Other than with respect to GAAP Revenue, the Company only provides guidance on a non-GAAP basis. The Company does not provide a reconciliation of forward-looking Adjusted EBITDA (non-GAAP) to GAAP net income (loss), due to the inherent difficulty in forecasting and quantifying certain amounts that are necessary for such reconciliation because other deductions used to calculate projected net income (loss) vary dramatically based on actual events, the Company is not able to forecast on a GAAP basis with reasonable certainty all deductions needed in order to provide a GAAP calculation of projected net income (loss) at this time. The amount of these deductions may be material and, therefore, could result in projected GAAP net income (loss) being materially less than projected Adjusted EBITDA (non-GAAP).

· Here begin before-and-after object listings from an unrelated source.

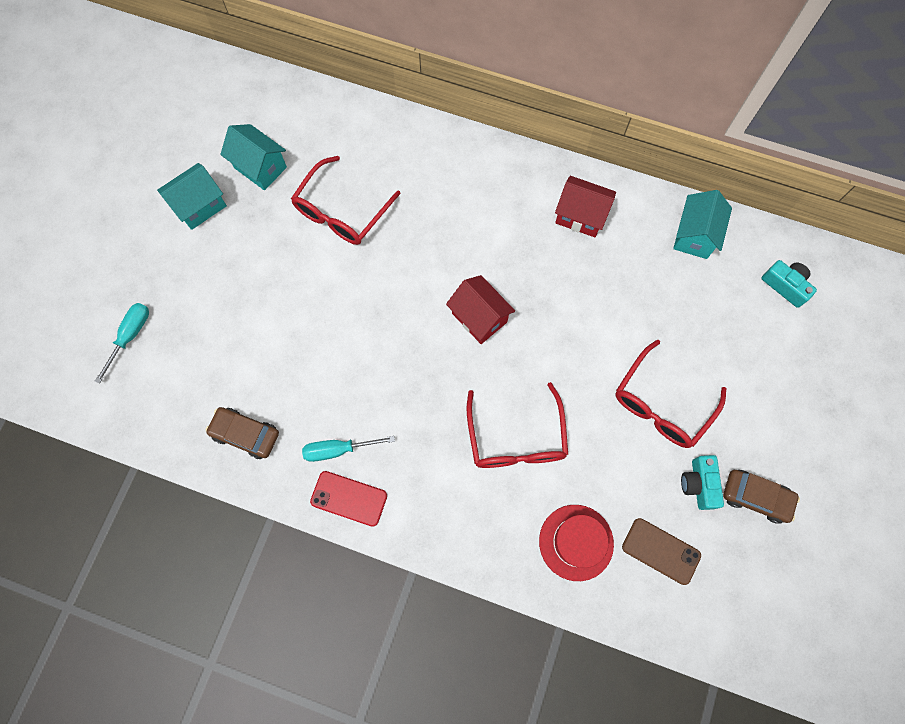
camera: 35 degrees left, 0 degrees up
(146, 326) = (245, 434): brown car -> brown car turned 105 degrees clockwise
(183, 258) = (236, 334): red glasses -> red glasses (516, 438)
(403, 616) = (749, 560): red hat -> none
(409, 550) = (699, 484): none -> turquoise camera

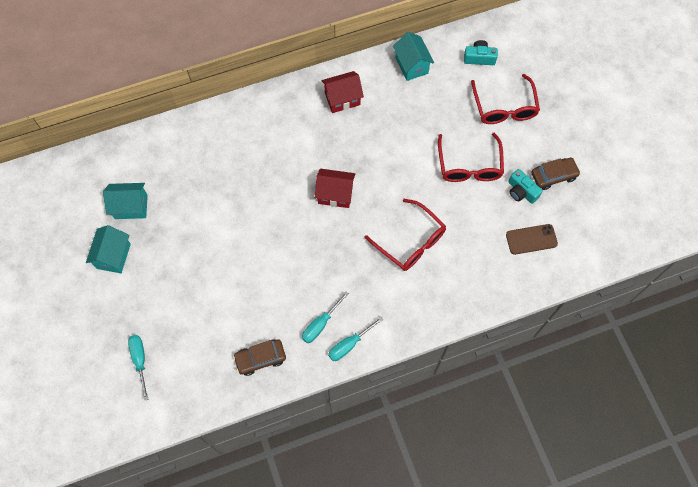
camera: 40 degrees left, 5 degrees down
(341, 211) = (204, 195): red glasses -> red glasses (504, 107)
(349, 498) = (349, 344): red phone -> turquoise screwdriver
(576, 542) = (486, 269): red hat -> none

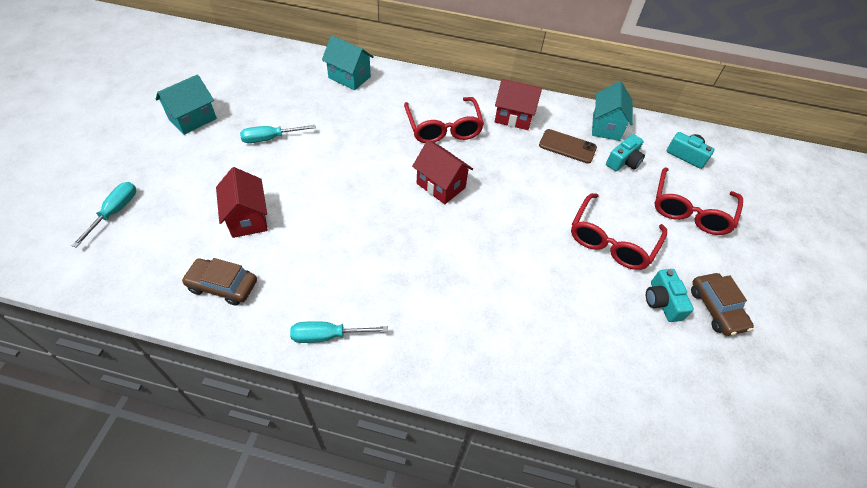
camera: 30 degrees right, 15 degrees down
(131, 207) = (247, 94): turquoise house -> turquoise house (349, 77)
(231, 305) = (248, 218): none -> red house
(320, 324) = (316, 293): turquoise screwdriver -> turquoise screwdriver (270, 138)
(410, 242) = (487, 274): red glasses -> red glasses (443, 128)
(441, 91) = (623, 161): none -> turquoise camera
(531, 239) = (644, 362): brown phone -> brown phone (567, 146)
(553, 176) = (716, 309): brown car -> brown car turned 60 degrees clockwise

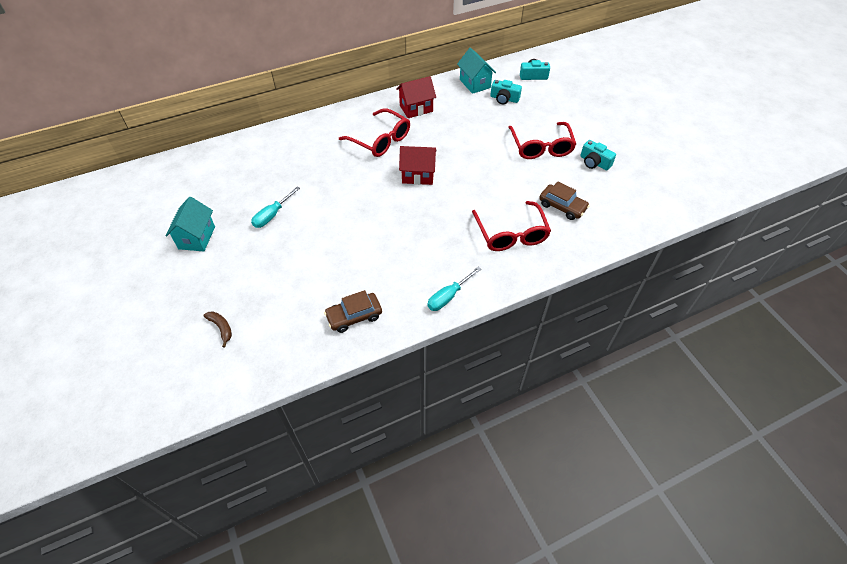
camera: 35 degrees left, 0 degrees up
(115, 212) = (221, 328): turquoise screwdriver -> brown banana
(248, 218) = (320, 270): red house -> none
(349, 77) = (278, 143): turquoise house -> none
(567, 146) = (465, 108): brown phone -> none
(623, 161) = (504, 99): turquoise camera -> turquoise camera turned 105 degrees clockwise
(690, 210) = (563, 106): red glasses -> red glasses (511, 234)
(716, 309) = (621, 149): brown car -> brown car (562, 206)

The following table presents a reconciliation of adjusted EBITDA from the most comparable GAAP measure, net loss, for the three and six months ended June 30, 2022 and 2021:

 

    Three Months Ended June 30,     Six Months Ended June 30,  
(in thousands)   2022     2021     2022     2021  
Net loss   $ (69,652 )   $ (38,136 )   $ (139,905 )   $ (77,941 )
Add:                        
Depreciation and amortization     6,724       2,484       13,322       4,990  
Interest income and other (expense) income, net     (764 )     (224 )     (872 )     (285 )
Benefit (Expense) from income taxes     461       103       129       412  
Stock-based compensation     14,907       10,726       26,992       19,368  
Public offering expenses(1)                       1,223  
Acquisition-related expenses           587             587  
Noncash expenses and contingent consideration adjustments(2)     1,259             4,996        
Litigation expense     4,261       808       5,399       1,547  
Adjusted EBITDA   $ (42,804 )   $ (23,652 )   $ (89,939 )   $ (50,099 )

 

  • Public offering expenses include non-recurring expenses incurred in relation to our secondary offering for the six months ended June 30, 2021.
  • Noncash expenses and contingent consideration adjustments include, noncash compensation costs incurred by selling shareholders and adjustments made to the contingent consideration.